Scalable Data Architecture from Streaming to Visualization

This tutorial outlines a comprehensive approach to constructing a scalable data architecture on UCloud, aimed at enabling real-time data analysis and visualization. It integrates NGINX for efficient data routing, Apache Spark for immediate data processing, PostgreSQL for reliable data storage, and Streamlit for interactive data visualization. The guide facilitates seamless integration of these technologies, ensuring smooth data flow from ingestion to actionable insights.

Architecture Overview: Scalable Data Pipeline

drawing

This sophisticated system architecture incorporates a series of robust technologies, each serving a pivotal role in the data processing and visualization pipeline. The primary components include:

  • NGINX Gateway: Acts as the frontline for data ingestion, efficiently routing incoming data streams to the processing layer. NGINX's robust capabilities ensure that data is securely and swiftly directed from external sources to the Apache Spark application for real-time processing.

  • Apache Spark: Positioned at the heart of this architecture, Apache Spark processes incoming data streams in real-time. Leveraging its in-memory computing capabilities, Spark performs complex analytics, including but not limited to anomaly detection, aggregation, and filtering, transforming raw data into structured insights.

  • PostgreSQL Database: Serving as the reliable data storage solution, PostgreSQL stores processed data, ensuring data persistence and integrity. This robust relational database system enables structured data storage, query optimization, and secure data access, forming the backbone of data warehousing within the architecture.

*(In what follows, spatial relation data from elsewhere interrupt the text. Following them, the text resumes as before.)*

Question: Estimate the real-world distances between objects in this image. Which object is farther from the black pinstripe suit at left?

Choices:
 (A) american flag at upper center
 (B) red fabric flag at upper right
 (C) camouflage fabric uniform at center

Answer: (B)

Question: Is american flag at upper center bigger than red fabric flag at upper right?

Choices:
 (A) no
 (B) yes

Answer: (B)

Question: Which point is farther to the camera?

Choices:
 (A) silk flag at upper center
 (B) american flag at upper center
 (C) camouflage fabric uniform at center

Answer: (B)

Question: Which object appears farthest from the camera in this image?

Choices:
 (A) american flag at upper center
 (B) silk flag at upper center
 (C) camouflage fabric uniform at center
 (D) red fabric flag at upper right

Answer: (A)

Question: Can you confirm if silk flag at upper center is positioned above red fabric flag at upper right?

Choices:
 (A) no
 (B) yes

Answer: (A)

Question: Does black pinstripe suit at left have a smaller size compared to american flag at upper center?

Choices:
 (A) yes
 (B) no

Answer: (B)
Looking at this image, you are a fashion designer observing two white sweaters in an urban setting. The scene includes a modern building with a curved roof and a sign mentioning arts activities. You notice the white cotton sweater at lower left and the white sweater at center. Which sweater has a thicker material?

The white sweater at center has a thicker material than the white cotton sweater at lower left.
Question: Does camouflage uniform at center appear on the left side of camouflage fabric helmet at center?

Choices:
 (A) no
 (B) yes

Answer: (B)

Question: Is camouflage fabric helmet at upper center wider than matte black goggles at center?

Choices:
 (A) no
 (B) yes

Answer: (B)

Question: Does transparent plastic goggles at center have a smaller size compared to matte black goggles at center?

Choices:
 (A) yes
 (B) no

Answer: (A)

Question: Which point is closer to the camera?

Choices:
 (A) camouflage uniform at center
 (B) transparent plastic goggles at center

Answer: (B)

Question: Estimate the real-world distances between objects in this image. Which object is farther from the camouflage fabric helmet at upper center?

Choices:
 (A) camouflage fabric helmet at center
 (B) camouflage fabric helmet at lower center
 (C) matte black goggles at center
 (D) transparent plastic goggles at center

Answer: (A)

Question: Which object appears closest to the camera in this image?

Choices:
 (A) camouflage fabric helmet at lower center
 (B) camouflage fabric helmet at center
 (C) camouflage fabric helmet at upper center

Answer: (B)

  • Streamlit Dashboard: The final layer of the architecture, it offers an interactive platform for data visualization, enabling end-users to explore processed data through intuitive interfaces. By pulling data from the PostgreSQL database, Streamlit dashboards can render dynamic visualizations, facilitating real-time data-driven decision-making.

  • Data Source: At the inception of the data pipeline lies a simulated data source, specifically designed to generate energy consumption data. This generator mimics real-world energy usage patterns, producing time-series data that reflects varying energy consumption levels over time.

This data architecture leverages UCloud scalable infrastructure and services, providing a cohesive environment for deploying and managing the integrated technologies. Through the integration of NGINX, Apache Spark, PostgreSQL, and Streamlit, this system architecture facilitates a streamlined pathway for data from its point of entry, through processing and storage, culminating in actionable visual insights.

PostgreSQL Setup: Configuring the Data Warehouse

Start by setting up your PostgreSQL database, preparing it to store data efficiently.

Database initialization

Launch a new PostgreSQL instance on UCloud. In this example we use the default settings for database name, user and password.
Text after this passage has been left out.